Эта опера была дана лейпцигским театральным обществом незадолго до нового выступления Шрёдер-Девриент. Холодные и вялые певцы, особенно исполнительница Эврианты, появлявшаяся в пустыне с модными в то время перехватами на рукавах, произвели на меня самое безотрадное впечатление. Они работали с трудом и без любви, имея в виду одно лишь простое удовлетворение классическим требованиям, и сделали все от них зависящее, чтобы вытеснить из моей души сентиментальное юношеское пристрастие к музыке Вебера. Я не знал, как ответить одному единомышленнику Лаубе, когда он указал мне на всю вымученность этого спектакля, особенно когда он противопоставил ему увлекательное впечатление от постановки «Ромео». Я стоял здесь перед проблемой, решение которой мне хотелось по возможности облегчить, и вот я доказал свое мужество и готовность порвать со всяким предвзятым мнением упомянутой краткой рецензией, в которой прямо-таки высмеивал «Эврианту». Если студенческие годы были периодом брожений моей человеческой личности, то теперь я отважно вступал на тот же путь в художественно-эстетическом развитии моего артистического «я».
49
Был май, стояла прекрасная весенняя погода, и предпринятая мною в обществе одного приятеля увеселительная поездка в обетованную землю моей юношеской романтики, в Богемию, должна была дать выход охватившему меня буйному настроению «Молодой Европы». Имя моего друга было Теодор Апель. Я уже давно был с ним знаком и чувствовал себя особенно польщенным, снискав его сердечное расположение, потому что сам относился к нему как к сыну блестящего метрика и знатока греческой поэзии, Августа Апеля, с чувством той почтительной любви, которую даришь потомку знаменитого человека. Он был состоятелен, принадлежал к уважаемой семье, так что знакомство с ним предоставляло мне нечасто встречавшиеся в моей жизни случаи соприкосновения с комфортом высшего бюргерского класса. Моя мать была очень рада знакомству с такой почтенной семьей, и я в свою очередь чувствовал себя польщенным той сердечной теплотой, с какой меня принимали в этом кругу.

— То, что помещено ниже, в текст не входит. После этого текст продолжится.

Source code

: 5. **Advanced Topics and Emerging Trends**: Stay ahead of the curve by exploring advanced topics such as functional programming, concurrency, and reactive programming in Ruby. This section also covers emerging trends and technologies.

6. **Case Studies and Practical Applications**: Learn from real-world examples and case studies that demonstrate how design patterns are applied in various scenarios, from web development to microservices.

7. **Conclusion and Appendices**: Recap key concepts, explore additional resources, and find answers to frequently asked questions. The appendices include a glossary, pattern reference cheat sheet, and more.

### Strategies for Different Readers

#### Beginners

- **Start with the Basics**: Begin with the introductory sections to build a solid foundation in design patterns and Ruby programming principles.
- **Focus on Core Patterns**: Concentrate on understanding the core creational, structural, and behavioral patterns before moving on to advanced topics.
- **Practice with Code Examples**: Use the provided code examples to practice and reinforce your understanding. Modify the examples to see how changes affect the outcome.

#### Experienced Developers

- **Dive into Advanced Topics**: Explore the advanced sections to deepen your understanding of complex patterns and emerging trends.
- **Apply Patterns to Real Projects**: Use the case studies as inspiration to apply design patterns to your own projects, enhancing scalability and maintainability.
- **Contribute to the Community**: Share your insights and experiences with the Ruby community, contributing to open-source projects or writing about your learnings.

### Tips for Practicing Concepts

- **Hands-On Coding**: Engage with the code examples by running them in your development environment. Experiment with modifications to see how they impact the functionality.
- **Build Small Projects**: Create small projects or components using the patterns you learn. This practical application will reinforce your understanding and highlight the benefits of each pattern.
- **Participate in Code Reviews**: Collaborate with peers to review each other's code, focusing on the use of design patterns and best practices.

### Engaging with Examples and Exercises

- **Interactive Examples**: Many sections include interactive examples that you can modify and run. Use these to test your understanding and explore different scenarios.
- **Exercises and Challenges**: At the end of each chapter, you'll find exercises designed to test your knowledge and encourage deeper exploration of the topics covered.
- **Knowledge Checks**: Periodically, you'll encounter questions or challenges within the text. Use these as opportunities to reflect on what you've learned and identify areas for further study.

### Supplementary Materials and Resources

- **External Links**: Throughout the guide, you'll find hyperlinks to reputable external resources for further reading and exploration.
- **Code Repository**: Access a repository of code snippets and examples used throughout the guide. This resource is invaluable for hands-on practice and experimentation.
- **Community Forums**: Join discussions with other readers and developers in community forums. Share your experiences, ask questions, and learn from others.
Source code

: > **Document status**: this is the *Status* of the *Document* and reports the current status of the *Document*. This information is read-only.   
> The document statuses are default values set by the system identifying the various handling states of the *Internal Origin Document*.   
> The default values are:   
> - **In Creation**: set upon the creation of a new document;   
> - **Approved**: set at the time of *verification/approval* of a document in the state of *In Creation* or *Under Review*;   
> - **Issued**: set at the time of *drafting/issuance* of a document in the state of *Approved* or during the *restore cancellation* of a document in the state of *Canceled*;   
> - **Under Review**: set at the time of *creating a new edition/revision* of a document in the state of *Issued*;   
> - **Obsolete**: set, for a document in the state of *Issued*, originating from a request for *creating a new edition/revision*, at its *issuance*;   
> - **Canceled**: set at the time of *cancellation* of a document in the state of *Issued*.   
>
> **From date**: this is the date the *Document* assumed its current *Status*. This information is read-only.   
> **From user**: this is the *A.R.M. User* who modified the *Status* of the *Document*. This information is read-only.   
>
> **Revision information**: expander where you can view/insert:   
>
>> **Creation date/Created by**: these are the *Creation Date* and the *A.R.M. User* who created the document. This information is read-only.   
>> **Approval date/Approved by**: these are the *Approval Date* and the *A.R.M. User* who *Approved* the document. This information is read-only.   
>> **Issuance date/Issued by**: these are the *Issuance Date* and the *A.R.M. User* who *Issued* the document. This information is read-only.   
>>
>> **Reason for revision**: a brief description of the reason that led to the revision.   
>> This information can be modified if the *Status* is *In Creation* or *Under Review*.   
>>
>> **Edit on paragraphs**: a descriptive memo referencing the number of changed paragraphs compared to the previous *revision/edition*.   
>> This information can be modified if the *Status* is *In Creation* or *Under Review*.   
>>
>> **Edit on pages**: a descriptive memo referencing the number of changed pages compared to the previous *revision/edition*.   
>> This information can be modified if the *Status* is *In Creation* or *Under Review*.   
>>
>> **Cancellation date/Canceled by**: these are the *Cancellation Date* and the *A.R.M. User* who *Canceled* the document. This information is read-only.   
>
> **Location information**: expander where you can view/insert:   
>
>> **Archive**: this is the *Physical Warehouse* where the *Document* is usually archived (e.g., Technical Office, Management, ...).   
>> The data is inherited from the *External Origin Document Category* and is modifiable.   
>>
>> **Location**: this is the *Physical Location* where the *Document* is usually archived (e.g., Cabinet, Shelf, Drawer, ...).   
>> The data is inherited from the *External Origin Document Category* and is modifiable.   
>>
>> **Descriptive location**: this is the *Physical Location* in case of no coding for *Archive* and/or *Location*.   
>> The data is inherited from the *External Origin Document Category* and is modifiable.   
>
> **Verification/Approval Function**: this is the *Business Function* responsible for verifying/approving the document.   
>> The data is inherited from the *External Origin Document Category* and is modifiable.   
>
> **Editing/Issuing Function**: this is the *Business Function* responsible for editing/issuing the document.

Апель страстно желал стать поэтом, и мне казалось, что он имеет к тому все данные, подразумевая под этим также и полную свободу, которую ему давало значительное состояние: оно избавляло его от всякой необходимости заработка, а следовательно, и от занятий «хлебной» специальностью. Но его мать, вышедшая вторично замуж за лейпцигского адвоката, почему-то с большим опасением относилась именно к этому пункту и желала для своего сына прочной карьеры юриста, не доверяя его поэтическому дарованию, о котором была невысокого мнения. При особом дружеском ко мне расположении эта дама решила употребить все старания, чтобы внушить мне свои взгляды: она желала воспользоваться моим влиянием на друга, чтобы отвратить несчастье еще раз видеть в своей семье – теперь уже в сыне – поэта. Это обстоятельство больше, чем мое собственное благоприятное мнение об его таланте, побудило меня поддержать товарища в его стремлении заняться поэзией, в его бунтовщическом настроении против семьи. Это пришлось ему по душе. А так как Апель занимался еще и музыкой и был недурным композитором, то между нами установилось полное взаимопонимание.